Celebrim
Legend
Interesting the gods would keep the humans around after such an act of rebellion. What with 5 other free peoples to act through.
And with Karophet being a lawful evil fiend god. Does that mean you use a different structure to the Hells than D&D's Great wheel does?
Somewhat. I don't have any infinite sized planes in the cosmology, because infinite sized planes only make sense for an infinite number of prime material planes and my little multiverse is self-contained. I experimented for a while with infinite cosmologies, but although there are lots of cool things about them, I never could get them fully working. There are hints that the far realms are infinitely big, but its also not clear that anything in the far realms is actually real or whether reality has any meaning there.
There is no explicit 'great wheel' per se. Officially, the great wheel is one of the simplified illustrations shown to new students of the arcane, and it's even less accurate than the Bohr model of the atom. The outer dominions both partially preexisted and were partially created by the gods after the God's War. However, whether out of laziness or otherwise, their is just about a one to one relationship between those dominions and the canonical D&D dominions.
As to the inhabitants of the outer planes, there is a very different structure. For the most part, there is no parallel hierarchy of the gods and outer-planer natives. I've never really decided what if any canonical AD&D fiend lords are real, but all the celestials and infernals are definitely servitors of the gods and created in some way or the other by them. All the Fiend lords are vassels of dieties, just as all the solars and similarly high ranking celestials are vassels of their deities. The Modrons and Slaad are however unique. No one really knows where they came from. Yorlg and possibly Ssendam and some of the other Slaad Lords do know where the Slaad come from, but they aren't talking about it. Primus knows where the Modrons come from, but the only thing he's ever said on the matter is that they were created by necessity and its not clear if he means a being or simply because the universe couldn't exist without them. Personally, I admit I'm not fully clear on that myself, as I've never run a campaign where they were central to it. I do have a Secundus - the Prelate of Submission - as a bit player in the current campaign, but I'm not entirely sure what I'm going to do with him.
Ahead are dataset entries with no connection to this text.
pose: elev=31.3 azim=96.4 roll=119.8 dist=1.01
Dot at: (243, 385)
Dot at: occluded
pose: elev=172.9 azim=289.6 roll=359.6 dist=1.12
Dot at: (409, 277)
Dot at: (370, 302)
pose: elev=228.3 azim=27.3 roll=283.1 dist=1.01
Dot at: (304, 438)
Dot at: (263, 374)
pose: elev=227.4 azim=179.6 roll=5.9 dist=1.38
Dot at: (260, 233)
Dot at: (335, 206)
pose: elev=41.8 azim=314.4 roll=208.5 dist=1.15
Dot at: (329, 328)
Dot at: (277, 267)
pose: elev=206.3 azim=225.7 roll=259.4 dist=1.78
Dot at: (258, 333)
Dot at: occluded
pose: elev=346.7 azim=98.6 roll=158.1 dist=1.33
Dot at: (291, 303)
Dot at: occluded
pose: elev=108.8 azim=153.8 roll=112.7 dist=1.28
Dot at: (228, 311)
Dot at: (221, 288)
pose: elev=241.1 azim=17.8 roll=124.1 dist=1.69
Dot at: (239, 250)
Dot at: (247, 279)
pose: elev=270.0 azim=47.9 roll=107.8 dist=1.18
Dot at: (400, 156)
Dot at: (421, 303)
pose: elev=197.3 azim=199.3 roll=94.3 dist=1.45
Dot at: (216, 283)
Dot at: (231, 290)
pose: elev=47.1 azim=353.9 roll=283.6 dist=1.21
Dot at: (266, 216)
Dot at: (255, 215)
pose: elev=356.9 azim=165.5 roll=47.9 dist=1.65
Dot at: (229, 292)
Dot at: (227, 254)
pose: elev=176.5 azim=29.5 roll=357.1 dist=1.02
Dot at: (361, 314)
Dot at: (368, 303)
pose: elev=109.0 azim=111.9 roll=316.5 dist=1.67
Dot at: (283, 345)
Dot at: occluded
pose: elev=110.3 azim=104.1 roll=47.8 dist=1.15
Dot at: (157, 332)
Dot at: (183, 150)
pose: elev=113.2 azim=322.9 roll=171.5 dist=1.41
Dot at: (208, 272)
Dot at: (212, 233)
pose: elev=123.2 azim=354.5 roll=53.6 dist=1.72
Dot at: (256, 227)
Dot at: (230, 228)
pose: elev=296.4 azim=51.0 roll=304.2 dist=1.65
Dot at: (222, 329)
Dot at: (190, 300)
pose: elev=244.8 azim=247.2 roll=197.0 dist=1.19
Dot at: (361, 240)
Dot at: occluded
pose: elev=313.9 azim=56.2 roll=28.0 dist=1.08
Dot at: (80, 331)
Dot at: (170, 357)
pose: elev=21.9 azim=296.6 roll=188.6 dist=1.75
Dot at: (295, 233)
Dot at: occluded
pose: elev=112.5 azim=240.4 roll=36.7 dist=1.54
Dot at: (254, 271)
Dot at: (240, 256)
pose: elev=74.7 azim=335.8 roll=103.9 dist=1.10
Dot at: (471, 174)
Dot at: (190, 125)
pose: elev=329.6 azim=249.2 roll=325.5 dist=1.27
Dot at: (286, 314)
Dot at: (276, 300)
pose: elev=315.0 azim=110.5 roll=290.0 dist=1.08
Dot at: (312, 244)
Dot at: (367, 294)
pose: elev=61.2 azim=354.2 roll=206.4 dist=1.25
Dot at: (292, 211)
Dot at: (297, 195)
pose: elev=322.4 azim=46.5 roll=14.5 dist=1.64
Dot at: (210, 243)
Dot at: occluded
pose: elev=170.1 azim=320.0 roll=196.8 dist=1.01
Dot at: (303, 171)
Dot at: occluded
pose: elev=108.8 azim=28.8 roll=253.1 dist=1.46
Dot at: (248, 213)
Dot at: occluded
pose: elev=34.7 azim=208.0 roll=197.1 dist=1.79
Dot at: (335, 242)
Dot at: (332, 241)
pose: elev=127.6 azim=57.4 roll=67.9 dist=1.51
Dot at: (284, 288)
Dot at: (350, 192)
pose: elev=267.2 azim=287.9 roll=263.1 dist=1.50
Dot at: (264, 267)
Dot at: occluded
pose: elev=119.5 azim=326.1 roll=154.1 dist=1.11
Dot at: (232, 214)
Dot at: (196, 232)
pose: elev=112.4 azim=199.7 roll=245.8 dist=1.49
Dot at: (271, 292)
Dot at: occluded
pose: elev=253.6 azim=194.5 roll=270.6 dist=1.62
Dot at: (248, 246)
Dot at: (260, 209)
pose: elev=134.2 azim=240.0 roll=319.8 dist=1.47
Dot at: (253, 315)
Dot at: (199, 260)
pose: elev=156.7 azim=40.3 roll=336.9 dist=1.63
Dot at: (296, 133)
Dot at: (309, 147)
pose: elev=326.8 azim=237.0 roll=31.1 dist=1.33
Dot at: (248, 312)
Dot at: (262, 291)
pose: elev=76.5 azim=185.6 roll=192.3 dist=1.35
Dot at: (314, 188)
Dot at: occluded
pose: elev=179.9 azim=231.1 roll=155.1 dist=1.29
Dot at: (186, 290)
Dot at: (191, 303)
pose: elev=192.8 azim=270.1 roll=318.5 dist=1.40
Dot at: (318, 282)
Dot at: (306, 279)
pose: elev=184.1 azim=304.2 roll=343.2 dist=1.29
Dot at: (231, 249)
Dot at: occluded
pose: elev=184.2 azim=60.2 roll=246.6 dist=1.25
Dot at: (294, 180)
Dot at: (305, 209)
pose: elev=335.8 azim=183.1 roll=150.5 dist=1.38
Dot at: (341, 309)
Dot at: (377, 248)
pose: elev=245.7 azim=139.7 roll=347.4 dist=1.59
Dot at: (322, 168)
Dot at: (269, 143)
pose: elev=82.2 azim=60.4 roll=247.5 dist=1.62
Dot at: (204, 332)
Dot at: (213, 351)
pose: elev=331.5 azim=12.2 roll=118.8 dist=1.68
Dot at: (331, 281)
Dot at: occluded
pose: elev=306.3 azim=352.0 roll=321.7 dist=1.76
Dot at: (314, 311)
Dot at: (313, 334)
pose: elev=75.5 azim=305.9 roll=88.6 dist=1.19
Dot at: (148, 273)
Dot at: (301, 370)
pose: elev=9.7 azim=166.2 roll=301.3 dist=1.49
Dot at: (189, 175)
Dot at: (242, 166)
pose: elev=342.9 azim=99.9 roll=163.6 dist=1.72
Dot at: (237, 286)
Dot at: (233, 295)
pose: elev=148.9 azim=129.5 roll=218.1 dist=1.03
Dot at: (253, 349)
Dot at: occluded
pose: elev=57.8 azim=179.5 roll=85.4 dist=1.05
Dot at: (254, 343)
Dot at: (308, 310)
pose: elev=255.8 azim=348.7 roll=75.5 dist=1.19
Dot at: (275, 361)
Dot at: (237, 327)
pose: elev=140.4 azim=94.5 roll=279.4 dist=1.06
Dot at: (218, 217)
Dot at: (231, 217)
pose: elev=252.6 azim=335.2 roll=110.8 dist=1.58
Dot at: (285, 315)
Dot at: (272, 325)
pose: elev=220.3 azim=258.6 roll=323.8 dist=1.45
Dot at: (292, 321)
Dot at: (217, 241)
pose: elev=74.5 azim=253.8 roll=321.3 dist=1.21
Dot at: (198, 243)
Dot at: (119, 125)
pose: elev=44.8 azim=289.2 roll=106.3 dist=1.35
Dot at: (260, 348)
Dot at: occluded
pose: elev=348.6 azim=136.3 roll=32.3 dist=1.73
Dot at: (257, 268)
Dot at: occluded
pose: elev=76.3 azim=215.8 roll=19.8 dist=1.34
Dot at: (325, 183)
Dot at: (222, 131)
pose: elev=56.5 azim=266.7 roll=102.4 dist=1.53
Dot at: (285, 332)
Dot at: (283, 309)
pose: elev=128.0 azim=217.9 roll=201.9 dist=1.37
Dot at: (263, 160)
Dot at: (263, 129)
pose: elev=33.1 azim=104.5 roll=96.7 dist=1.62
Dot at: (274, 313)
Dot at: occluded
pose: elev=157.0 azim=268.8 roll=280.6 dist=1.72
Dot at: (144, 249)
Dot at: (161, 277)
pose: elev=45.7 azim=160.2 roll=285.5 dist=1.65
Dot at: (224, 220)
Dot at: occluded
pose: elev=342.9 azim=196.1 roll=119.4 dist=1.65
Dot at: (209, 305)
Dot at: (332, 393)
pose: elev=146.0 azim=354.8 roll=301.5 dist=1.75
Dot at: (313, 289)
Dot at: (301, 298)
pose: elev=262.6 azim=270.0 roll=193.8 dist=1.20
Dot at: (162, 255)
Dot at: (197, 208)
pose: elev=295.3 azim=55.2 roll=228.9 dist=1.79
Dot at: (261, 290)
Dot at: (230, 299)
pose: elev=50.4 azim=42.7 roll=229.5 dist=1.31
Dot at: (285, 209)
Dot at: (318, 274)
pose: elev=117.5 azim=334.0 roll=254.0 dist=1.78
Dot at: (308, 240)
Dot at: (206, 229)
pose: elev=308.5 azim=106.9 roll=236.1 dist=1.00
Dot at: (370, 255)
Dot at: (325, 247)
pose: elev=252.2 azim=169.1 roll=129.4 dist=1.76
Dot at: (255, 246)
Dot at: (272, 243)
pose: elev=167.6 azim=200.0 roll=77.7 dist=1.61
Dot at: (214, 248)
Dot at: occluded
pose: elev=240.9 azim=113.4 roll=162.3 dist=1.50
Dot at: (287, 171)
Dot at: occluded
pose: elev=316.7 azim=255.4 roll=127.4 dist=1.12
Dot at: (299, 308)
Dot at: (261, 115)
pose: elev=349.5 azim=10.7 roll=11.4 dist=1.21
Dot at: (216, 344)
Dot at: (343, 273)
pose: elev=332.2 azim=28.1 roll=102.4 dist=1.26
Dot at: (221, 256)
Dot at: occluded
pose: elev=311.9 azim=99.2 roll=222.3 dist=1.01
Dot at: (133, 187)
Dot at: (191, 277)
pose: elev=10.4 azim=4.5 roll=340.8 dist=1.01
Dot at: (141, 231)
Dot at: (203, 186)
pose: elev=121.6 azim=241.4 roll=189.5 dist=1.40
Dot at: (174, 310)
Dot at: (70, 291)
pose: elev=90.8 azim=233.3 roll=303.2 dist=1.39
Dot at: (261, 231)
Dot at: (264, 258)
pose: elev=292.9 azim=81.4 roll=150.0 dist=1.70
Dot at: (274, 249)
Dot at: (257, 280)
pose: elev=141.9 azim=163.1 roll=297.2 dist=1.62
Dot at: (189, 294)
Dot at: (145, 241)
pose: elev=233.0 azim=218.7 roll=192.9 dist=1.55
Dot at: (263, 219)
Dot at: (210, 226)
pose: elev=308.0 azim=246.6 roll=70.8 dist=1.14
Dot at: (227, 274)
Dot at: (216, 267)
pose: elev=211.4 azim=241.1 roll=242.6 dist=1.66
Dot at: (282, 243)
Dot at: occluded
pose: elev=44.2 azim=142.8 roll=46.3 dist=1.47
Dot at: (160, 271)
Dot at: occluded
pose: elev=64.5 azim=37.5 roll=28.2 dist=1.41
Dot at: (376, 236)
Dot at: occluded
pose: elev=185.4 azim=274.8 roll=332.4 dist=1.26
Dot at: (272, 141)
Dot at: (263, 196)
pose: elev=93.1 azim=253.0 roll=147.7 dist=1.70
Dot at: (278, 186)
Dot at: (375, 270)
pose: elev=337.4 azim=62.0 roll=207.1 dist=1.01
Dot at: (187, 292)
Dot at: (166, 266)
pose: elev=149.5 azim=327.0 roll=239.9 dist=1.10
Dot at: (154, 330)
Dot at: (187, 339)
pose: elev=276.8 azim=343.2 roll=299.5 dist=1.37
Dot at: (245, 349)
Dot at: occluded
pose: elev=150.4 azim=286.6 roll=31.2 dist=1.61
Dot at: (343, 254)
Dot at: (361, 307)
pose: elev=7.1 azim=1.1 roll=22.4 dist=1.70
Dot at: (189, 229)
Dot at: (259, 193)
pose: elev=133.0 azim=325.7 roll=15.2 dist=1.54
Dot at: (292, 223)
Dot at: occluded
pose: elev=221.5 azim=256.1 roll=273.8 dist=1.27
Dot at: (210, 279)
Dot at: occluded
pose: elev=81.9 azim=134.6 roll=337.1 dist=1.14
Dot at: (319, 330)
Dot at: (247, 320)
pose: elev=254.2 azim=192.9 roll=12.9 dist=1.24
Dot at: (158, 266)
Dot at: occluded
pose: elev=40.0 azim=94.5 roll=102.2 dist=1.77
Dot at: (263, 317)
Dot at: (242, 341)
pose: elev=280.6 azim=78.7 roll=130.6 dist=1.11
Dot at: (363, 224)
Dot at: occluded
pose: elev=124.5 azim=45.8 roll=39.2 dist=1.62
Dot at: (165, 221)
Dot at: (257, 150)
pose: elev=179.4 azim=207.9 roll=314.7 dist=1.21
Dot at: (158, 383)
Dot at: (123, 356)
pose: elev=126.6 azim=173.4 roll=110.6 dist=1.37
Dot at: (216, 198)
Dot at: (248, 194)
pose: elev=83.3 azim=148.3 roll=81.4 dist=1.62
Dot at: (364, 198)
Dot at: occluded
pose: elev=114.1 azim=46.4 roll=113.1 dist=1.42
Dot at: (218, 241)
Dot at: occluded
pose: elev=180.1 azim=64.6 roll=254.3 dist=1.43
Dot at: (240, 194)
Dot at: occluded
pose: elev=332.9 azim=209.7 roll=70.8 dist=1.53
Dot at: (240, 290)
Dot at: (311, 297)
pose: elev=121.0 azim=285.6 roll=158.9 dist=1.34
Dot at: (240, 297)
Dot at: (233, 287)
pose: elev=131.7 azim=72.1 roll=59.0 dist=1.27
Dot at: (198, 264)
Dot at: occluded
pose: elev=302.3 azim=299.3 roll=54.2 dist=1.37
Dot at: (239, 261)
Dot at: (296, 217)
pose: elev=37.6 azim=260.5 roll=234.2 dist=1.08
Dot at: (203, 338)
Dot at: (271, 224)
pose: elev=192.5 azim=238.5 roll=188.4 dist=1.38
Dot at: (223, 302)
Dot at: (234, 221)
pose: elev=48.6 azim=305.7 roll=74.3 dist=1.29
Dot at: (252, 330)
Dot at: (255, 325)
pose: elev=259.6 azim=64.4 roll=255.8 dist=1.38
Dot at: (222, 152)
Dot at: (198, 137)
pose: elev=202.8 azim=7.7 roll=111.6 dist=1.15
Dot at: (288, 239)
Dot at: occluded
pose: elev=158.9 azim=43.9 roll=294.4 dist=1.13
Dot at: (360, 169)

I've never really fully fleshed out the pantheon (it's supposedly got 1000 deities), and I've paid especially small attention to the LN's because you hardly ever get a player character that is LN and 'authority' is a tiresome trope as a foe, especially in D&D where players are all the time expecting all NPC's in authority to be incompetent or belligerent or both, so I've never really figured out the relationship between Primus and the deities. The Slaad everyone just stays out of the way off.
As for the why the humans are still around, the good gods knew that punishing the innocent was neither just nor kind. The neutral gods were afraid of upsetting the balance. The evil gods treated the whole affair as the discovery of a new shiny toy to use. The goblins advocated for it, but by this time it was clear Maglubiyet had an angle and there were serious questions whether the goblins were still a free people. The elves basically wanted them dead, but their chief Corwin vetoed them - the other elven pantheon deities largely believe that this is because his daughter Amaya (who is wed to Lado, who is Uman's son) pleaded for him. The dwarves largely agreed that the world would be better without them, and suggested that perhaps the humans should start over from scratch with a better thought out model (one that was more dwarfish). The fairies just shrugged and went back to thinking whatever it is that fairies think about, and Pitarian the God of Fools said that the should leave them alive in case they needed something to kill the gods with in the future.